(WHAT TO WORK ON): Out of the entries that follow, copy each line containing "back".

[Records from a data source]
━━━

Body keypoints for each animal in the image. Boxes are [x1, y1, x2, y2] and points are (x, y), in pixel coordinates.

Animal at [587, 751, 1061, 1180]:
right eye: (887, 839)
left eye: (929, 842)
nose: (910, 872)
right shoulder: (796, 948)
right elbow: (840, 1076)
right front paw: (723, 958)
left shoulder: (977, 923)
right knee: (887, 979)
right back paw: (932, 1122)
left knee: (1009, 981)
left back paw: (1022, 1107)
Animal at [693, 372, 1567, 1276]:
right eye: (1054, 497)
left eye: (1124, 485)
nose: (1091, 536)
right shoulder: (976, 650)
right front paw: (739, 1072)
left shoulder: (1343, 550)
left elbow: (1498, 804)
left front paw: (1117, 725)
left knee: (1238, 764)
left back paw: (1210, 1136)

━━━

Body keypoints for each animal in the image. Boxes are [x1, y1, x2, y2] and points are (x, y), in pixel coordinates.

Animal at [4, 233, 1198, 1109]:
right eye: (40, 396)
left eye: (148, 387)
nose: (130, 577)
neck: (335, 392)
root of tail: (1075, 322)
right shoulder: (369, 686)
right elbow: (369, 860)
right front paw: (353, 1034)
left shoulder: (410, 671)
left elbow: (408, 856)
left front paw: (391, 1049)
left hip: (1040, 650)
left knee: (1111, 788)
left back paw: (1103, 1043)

━━━

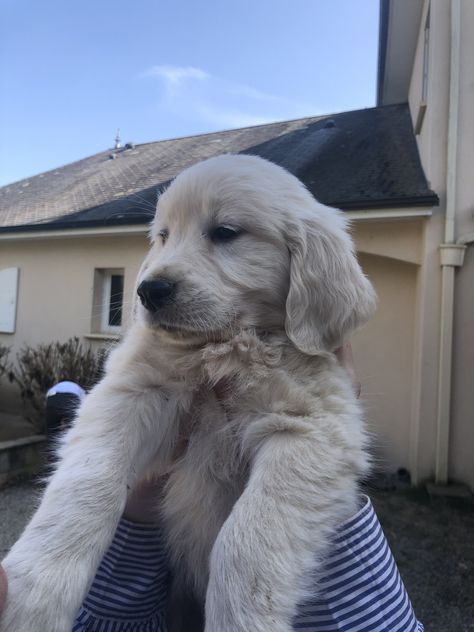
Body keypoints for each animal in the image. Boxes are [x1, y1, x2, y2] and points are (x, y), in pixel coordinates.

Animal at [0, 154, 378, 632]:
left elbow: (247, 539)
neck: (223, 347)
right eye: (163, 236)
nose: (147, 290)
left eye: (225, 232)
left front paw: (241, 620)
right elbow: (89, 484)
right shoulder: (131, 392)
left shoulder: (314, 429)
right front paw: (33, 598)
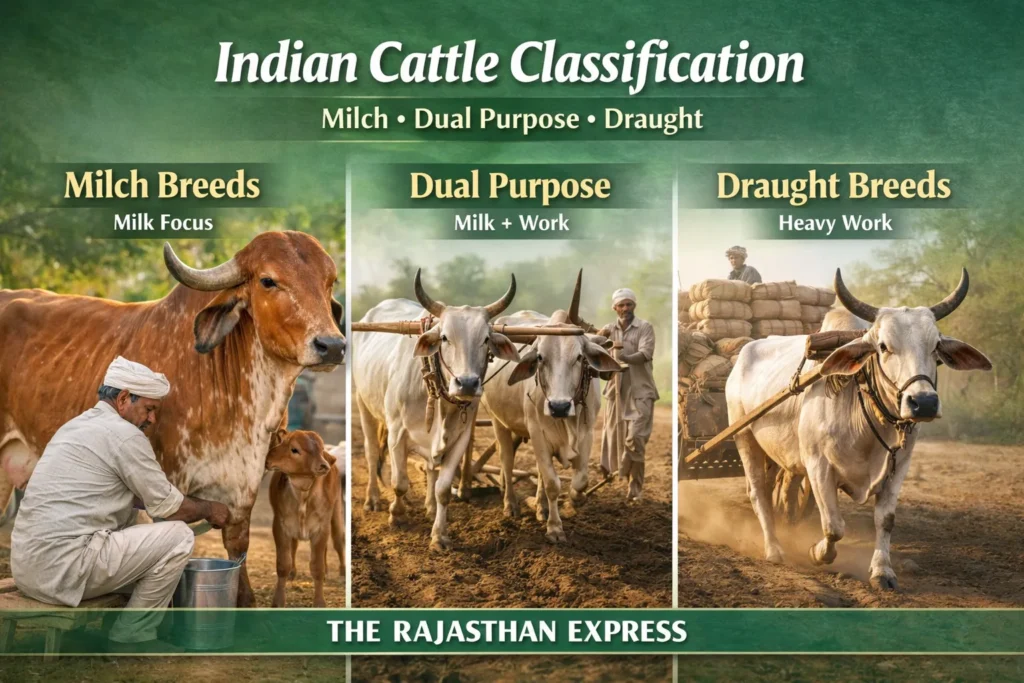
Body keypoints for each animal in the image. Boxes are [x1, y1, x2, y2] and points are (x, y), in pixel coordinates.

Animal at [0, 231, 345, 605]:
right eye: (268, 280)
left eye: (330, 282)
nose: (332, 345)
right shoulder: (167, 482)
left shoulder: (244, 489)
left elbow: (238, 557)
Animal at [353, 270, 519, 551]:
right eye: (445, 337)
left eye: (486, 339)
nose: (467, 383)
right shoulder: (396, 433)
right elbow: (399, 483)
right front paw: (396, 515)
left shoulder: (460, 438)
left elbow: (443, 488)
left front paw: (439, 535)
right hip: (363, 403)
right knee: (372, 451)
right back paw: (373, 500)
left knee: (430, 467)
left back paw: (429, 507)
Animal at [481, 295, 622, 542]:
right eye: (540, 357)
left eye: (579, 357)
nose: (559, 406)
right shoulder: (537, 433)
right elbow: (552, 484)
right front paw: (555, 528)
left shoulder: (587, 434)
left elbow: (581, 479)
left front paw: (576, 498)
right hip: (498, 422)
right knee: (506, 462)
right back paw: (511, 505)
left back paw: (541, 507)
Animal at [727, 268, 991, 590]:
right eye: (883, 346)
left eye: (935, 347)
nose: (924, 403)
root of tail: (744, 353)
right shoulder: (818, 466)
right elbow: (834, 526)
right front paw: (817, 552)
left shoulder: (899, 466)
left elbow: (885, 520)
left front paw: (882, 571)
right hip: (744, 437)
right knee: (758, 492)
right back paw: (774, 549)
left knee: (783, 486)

━━━

(EXERCISE OUTPUT):
right back paw: (932, 1122)
left back paw: (1022, 1107)
left back paw: (1210, 1136)
left back paw: (1103, 1043)
right back paw: (373, 500)
left back paw: (429, 507)
right back paw: (511, 505)
left back paw: (541, 507)
right back paw: (774, 549)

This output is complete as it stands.